WHAT YOU HAVE TO DO: Only the closing stretch of the material belongs in the answer: the line containing "the best prices around on high" and every line after it, copied exactly.

DATA FOR THE TASK:

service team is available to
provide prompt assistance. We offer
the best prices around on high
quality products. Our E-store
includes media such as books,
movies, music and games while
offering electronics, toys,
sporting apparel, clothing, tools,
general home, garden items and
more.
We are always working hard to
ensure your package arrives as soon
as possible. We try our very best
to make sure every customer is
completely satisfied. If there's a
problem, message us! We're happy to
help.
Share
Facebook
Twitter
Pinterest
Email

TASK RESPONSE:
the best prices around on high
quality products. Our E-store
includes media such as books,
movies, music and games while
offering electronics, toys,
sporting apparel, clothing, tools,
general home, garden items and
more.
We are always working hard to
ensure your package arrives as soon
as possible. We try our very best
to make sure every customer is
completely satisfied. If there's a
problem, message us! We're happy to
help.
Share
Facebook
Twitter
Pinterest
Email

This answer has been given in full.